How to use substr to extract character between two semicolon?

sajmar · March 13, 2015, 3:36pm

Dear folks
Hello
I have a data set which one of the column of this data set are string and I want to extract numbers which is between two ":". However, I know the substr command which will do this operation but my problem is the numbers between two ":" have different digits. this will make my extraction difficult. I will put a part of my data set for better understanding.

1/1:0,6:6:12:150,12,0
0/1:6,4:10:99:126,0,195
1/1:100,50:150:34,0,210

In this case, I want to extract the red number out of my data set.
I will be glad that anyone could help me.
Thanks
Sajmar

kenshinhimura · March 13, 2015, 3:56pm


$ cat  yourfile
1/1:0,6:6:12:150,12,0
0/1:6,4:10:99:126,0,195
1/1:100,50:150:34,0,210


 $ cat  yourfile|awk 'BEGIN{FS=OFS=":"}{$3="";}1'
1/1:0,6::12:150,12,0
0/1:6,4::99:126,0,195
1/1:100,50::34,0,210

sajmar · March 13, 2015, 4:06pm

Thank you kenshinhimura for your suggestion. Because this column in the data set is the tenth column of my data set. Could you please tell me how could I specify the number of column in this command?
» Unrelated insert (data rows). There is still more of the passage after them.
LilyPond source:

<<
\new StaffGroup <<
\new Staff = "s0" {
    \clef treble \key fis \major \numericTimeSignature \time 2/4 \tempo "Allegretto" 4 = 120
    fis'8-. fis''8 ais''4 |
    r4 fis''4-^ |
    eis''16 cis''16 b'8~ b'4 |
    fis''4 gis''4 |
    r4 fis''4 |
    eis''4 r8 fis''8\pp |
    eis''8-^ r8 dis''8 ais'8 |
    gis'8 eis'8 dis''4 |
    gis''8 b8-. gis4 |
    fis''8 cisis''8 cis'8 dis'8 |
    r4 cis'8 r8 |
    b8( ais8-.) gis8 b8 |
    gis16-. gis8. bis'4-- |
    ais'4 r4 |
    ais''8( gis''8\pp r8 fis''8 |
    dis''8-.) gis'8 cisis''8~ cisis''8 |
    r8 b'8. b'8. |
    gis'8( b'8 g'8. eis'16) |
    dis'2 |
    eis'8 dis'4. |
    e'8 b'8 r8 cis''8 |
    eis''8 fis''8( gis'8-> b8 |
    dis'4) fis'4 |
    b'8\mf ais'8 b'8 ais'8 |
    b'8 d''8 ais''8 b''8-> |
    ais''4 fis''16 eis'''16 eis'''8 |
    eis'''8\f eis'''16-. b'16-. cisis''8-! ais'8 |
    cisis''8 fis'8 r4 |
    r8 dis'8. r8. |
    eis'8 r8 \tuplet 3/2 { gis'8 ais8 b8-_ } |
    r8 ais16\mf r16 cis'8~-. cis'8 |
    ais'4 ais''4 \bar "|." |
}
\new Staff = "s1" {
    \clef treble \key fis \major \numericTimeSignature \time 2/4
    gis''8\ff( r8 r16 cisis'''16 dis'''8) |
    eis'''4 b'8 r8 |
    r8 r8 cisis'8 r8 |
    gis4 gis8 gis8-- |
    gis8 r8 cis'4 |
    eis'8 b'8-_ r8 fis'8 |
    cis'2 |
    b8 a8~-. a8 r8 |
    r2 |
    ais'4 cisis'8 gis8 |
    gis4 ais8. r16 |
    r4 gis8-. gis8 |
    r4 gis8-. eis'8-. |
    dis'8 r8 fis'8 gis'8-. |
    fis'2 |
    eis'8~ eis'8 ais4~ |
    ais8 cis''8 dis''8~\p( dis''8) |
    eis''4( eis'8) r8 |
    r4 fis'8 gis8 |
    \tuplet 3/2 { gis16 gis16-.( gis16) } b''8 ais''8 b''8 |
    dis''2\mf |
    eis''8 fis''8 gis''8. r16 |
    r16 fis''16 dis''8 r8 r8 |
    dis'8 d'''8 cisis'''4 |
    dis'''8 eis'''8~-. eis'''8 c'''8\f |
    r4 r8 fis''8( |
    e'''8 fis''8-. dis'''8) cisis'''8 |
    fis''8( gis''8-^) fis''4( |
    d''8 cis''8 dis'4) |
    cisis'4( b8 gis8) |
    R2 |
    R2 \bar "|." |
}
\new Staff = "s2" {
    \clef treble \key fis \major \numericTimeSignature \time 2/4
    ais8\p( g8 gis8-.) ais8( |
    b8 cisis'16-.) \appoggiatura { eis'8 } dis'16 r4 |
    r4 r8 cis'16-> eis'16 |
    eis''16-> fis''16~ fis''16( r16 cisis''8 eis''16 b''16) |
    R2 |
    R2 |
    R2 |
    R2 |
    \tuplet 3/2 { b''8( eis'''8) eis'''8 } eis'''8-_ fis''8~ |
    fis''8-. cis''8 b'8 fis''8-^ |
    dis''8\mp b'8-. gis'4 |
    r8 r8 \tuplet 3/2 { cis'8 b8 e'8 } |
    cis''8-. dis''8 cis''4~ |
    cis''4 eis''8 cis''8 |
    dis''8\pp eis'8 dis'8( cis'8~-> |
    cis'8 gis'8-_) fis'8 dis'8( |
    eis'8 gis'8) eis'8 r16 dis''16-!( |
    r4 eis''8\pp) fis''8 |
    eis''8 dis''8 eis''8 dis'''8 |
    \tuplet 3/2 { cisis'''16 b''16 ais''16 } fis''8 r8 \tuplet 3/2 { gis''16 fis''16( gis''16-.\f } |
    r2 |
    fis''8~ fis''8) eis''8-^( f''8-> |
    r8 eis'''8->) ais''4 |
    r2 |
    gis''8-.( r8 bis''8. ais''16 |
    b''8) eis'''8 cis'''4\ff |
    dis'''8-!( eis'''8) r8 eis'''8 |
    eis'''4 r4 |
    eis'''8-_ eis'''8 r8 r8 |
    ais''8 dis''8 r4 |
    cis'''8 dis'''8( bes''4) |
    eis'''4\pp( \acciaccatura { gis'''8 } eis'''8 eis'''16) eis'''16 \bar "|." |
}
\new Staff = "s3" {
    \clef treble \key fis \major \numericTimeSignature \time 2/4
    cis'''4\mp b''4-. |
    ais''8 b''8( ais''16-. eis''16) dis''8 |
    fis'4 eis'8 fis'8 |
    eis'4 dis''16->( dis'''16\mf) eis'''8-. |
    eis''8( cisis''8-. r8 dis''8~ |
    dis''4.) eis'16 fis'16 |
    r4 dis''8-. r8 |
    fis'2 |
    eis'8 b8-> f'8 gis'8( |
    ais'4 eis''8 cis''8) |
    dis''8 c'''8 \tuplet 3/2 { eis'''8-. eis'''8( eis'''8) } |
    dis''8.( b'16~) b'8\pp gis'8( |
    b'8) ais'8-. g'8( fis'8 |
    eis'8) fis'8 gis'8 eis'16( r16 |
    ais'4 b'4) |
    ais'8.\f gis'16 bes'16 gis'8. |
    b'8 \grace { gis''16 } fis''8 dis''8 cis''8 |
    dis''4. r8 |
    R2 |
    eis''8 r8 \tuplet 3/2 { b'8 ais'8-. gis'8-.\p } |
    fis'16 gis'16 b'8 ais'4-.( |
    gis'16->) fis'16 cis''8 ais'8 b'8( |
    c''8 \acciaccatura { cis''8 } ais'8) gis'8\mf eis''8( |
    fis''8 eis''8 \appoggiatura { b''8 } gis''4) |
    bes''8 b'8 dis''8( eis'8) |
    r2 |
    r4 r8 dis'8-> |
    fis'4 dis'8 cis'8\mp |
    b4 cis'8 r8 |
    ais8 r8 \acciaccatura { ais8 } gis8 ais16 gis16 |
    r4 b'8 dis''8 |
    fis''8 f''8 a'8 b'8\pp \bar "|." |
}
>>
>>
kenshinhimura · March 13, 2015, 4:08pm

From:
awk 'BEGIN{FS=OFS=":"}{$3="";}1'



To:
awk 'BEGIN{FS=OFS=":"}{$10="";}1'

Don_Cragun · March 13, 2015, 4:15pm

Or to parameterize it:

FieldNumber=10
awk -v f="$FieldNumber" 'BEGIN{FS = OFS = ":"}{$f = ""}1' input_file

sajmar · March 13, 2015, 4:33pm

I want to extract the red numbers from the string column I have. when I run your suggestion command it remove the red numbers which are between two colon.I just want to keep those numbers.

---------- Post updated at 04:33 PM ---------- Previous update was at 04:29 PM ----------

Dear Don Cragun
I have 300 files which I used this command below to extract column 1, 2, 4, 5, and the first three number of the 10 column of my data set.
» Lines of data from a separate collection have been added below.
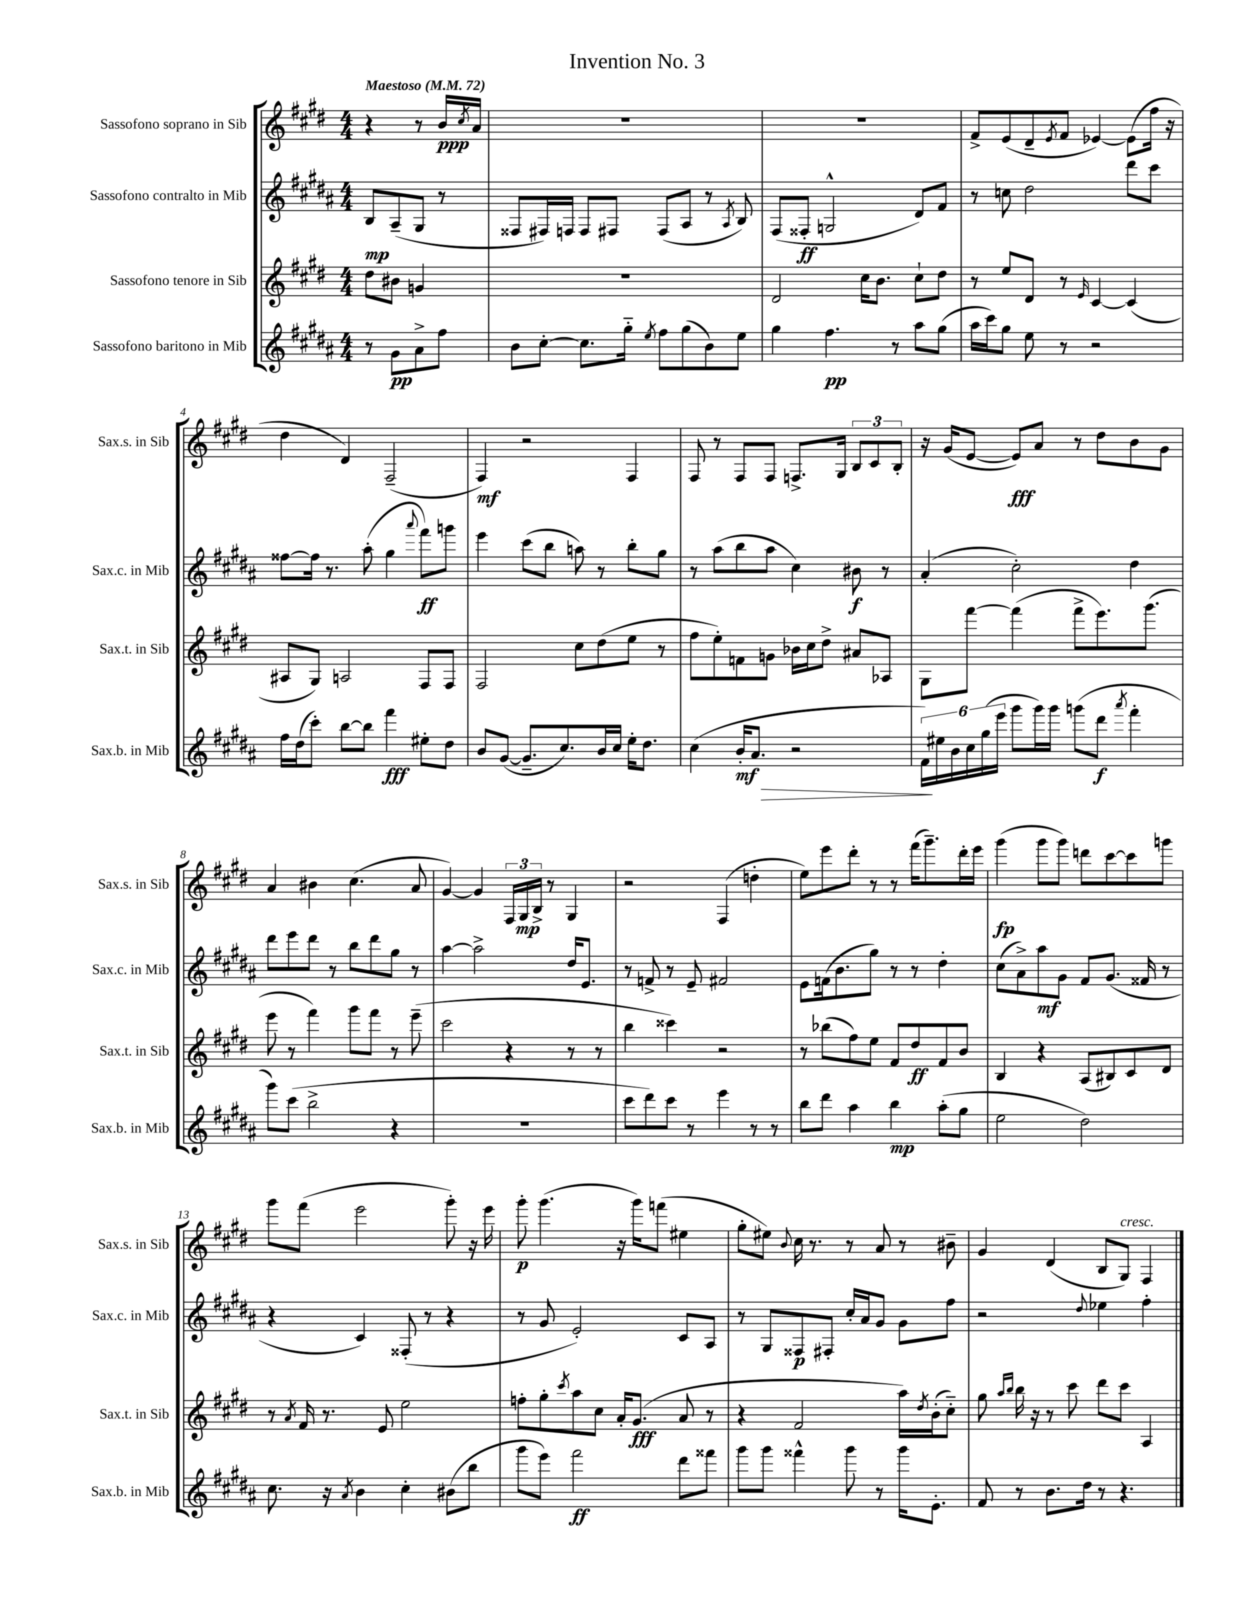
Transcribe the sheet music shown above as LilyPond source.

\header { title = "Invention No. 3" }
<<
\new StaffGroup <<
\new Staff = "s0" \with { instrumentName = "Sassofono soprano in Sib" shortInstrumentName = "Sax.s. in Sib" } {
    \clef treble \key e \major \numericTimeSignature \time 4/4 \partial 2 \tempo "Maestoso" 4 = 72
    r4 r8 b'16\ppp \acciaccatura { cis''8 } a'16 |
    R1 |
    R1 |
    fis'8-> e'8( dis'8-- \acciaccatura { e'8 } fis'8 ees'4~) ees'8( fis''16 r16 |
    dis''4 dis'4) fis2--( |
    fis4\mf) r2 fis4 |
    fis8 r8 fis8 fis8 f8.-> gis16 \tuplet 3/2 { b8 cis'8 b8-. } |
    r16 gis'16( e'8~ e'8\fff) a'8 r8 dis''8 b'8 gis'8 |
    a'4 bis'4 cis''4.( a'8 |
    gis'4~) gis'4 \tuplet 3/2 { fis16 gis16\mp b16-> } r8 gis4 |
    r2 fis4( d''4-. |
    e''8) e'''8 dis'''8-. r8 r8 fis'''16( gis'''8.--) dis'''16-. e'''16 |
    gis'''4\fp( gis'''8 gis'''8) d'''8 cis'''8~ cis'''8 g'''8 |
    gis'''8 fis'''8( e'''2 gis'''8-.) r16 e'''16 |
    gis'''8-.\p gis'''4.( r16 gis'''16) f'''8( eis''4 |
    gis''8-. eis''8) \appoggiatura { b'8 } cis''16 r8. r8 a'8 r8 bis'8-- |
    gis'4 dis'4( b8 gis8^\markup { \italic "cresc." }) fis4 \bar "|." |
}
\new Staff = "s1" \with { instrumentName = "Sassofono contralto in Mib" shortInstrumentName = "Sax.c. in Mib" } {
    \clef treble \key b \major \numericTimeSignature \time 4/4 \partial 2
    b8\mp ais8--( gis8 r8 |
    fisis8 fis16) f16 f8 fis8 fis8( ais8 r8 \acciaccatura { ais8 } b8) |
    fis8( fisis8-.\ff g2-^ dis'8) fis'8 |
    r8 c''8 dis''2 dis'''8 cis'''8 |
    fisis''8~ fisis''16 r8. ais''8-.( gis''4 \appoggiatura { ais'''8 } fis'''8\ff) g'''8 |
    e'''4 cis'''8( b''8 a''8) r8 b''8-. gis''8 |
    r8 ais''8( b''8 ais''8 cis''4) bis'8\f r8 |
    ais'4-.( cis''2-.) dis''4 |
    dis'''8 e'''8 dis'''8 r8 b''8 dis'''8 gis''8 r8 |
    ais''4~ ais''2-> dis''16 e'8. |
    r8 f'8-> r8 e'8-- fis'2 |
    e'8 f'16( b'8. gis''8) r8 r8 dis''4-. |
    cis''8( ais'8->) ais''8\mf gis'8 fis'8 gis'8.( fisis'16 r8 |
    r4 cis'4) fisis8-.( r8 r4 |
    r8 gis'8 e'2-.) cis'8 ais8 |
    r8 gis8 fisis8\p fis8-. cis''16-. ais'16 gis'8 gis'8 fis''8 |
    r2 \appoggiatura { dis''8 } ees''4 fis''4-. \bar "|." |
}
\new Staff = "s2" \with { instrumentName = "Sassofono tenore in Sib" shortInstrumentName = "Sax.t. in Sib" } {
    \clef treble \key e \major \numericTimeSignature \time 4/4 \partial 2
    dis''8 bis'8 g'4 |
    R1 |
    dis'2 cis''16 b'8. cis''8-! dis''8 |
    r8 e''8 dis'8 r8 \grace { e'16 } cis'4~ cis'4( |
    ais8 gis8) a2 fis8 fis8 |
    fis2 cis''8 dis''8( e''8 r8 |
    fis''8 e''8-.) f'8 g'8 bes'16 cis''16 dis''8-> ais'8 aes8 |
    gis8 fis'''8~ fis'''4( fis'''8-> e'''8.) gis'''8.( |
    e'''8 r8 fis'''4) gis'''8 fis'''8 r8 e'''8--( |
    cis'''2 r4 r8 r8 |
    b''4 cisis'''4) r2 |
    r8 bes''8( fis''8) e''8 fis'8 dis''8\ff fis'8 b'8 |
    b4 r4 a8( bis8) cis'8 dis'8 |
    r8 \acciaccatura { a'8 } fis'16 r8. e'8 e''2 |
    f''8-. gis''8-. \acciaccatura { cis'''8 } a''8 cis''8 a'16-. gis'8.\fff( a'8 r8 |
    r4 fis'2 a''16) \acciaccatura { dis''8 } b'16-.( cis''8-_) |
    gis''8 \grace { a''16 b''16 } b''16 r16 r8 cis'''8 dis'''8 cis'''8 a4 \bar "|." |
}
\new Staff = "s3" \with { instrumentName = "Sassofono baritono in Mib" shortInstrumentName = "Sax.b. in Mib" } {
    \clef treble \key b \major \numericTimeSignature \time 4/4 \partial 2
    r8 gis'8\pp ais'8-> fis''8 |
    b'8 cis''8~-. cis''8. gis''16-_ \acciaccatura { e''8 } fis''8 gis''8( b'8) e''8 |
    gis''4 fis''4.\pp r8 ais''8 gis''8( |
    ais''16 cis'''16) gis''8 e''8 r8 r2 |
    fis''16 dis''16( cis'''8-.) b''8~ b''8 fis'''4\fff eis''8-. dis''8 |
    b'8 gis'8~( gis'8.-- cis''8.) b'16 cis''16 e''16-. dis''8. |
    cis''4( b'16-.\mf\> ais'8. r2 |
    \tuplet 6/4 { fis'16\!) eis''16 b'16 cis''16 gis''16( e'''16 } gis'''8 gis'''16) gis'''16 g'''8( dis'''8\f \acciaccatura { ais'''8 } fis'''4-. |
    gis'''8) cis'''8( b''2-> r4 |
    R1 |
    cis'''8 dis'''8) cis'''8 r8 e'''4 r8 r8 |
    b''8 dis'''8 ais''4 b''4\mp ais''8-.( gis''8 |
    e''2 dis''2) |
    cis''8. r16 \acciaccatura { ais'8 } b'4 cis''4-. bis'8( b''8 |
    gis'''8 e'''8) fis'''2\ff dis'''8 fisis'''8 |
    gis'''8 gis'''8 fisis'''4-^ gis'''8 r8 gis'''16 e'8.-. |
    fis'8 r8 b'8. dis''16 r8 r4. \bar "|." |
}
>>
>>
for file in *.work; do awk '{print $1,$2,$4,$5,substr($10,1,1),substr($10,3,1)}' $file > "$(basename "$file" .work).info"; done

My problem is that the number which are in the middle of the sting column tenth have different digit numbers.

kenshinhimura · March 13, 2015, 4:36pm

Nest time give a desired output.

maybe this is what you want

awk -F: '{print $10}'

sajmar · March 13, 2015, 4:45pm

It seems this will not give my desire output.

kenshinhimura · March 13, 2015, 4:48pm

can you print your desired output

sajmar · March 13, 2015, 4:56pm

This my one row of my raw data set with 10 column:

gi|358485511|ref|NC_006088.3|         699545         .     A         G           122.03            PASS           AC=2;AF=1.00;AN=2;DP=6;Dels=0.00;FS=0.000;HaplotypeScore=0.0000;MLEAC=2;MLEAF=1.00;MQ=56.04;MQ0=0;QD=20.34                            GT:AD:PP:GQ:PL                  1/1:0,6:8:12:150,12,0

My desire output is:

gi|358485511|ref|NC_006088.3|   699545     A       G   1 1    8

To reminding, I have 300 file with a same data set structure.

vgersh99 · March 13, 2015, 5:19pm

awk '{split($NF,a, "[/:,]"); print $1,$2,$4,$5, a[1], a[2], a[5]}' myFile

Next time please post what you input is EXACTLY and what would be the desired output.

Don_Cragun · March 13, 2015, 5:43pm

Is each of your 300 files one line? Or are there multiple lines in each file?

What operating system are you using?

What shell are you using?

Does the command:

ls *.work

succeed, or does it give you a diagnostic saying that your argument list is too long?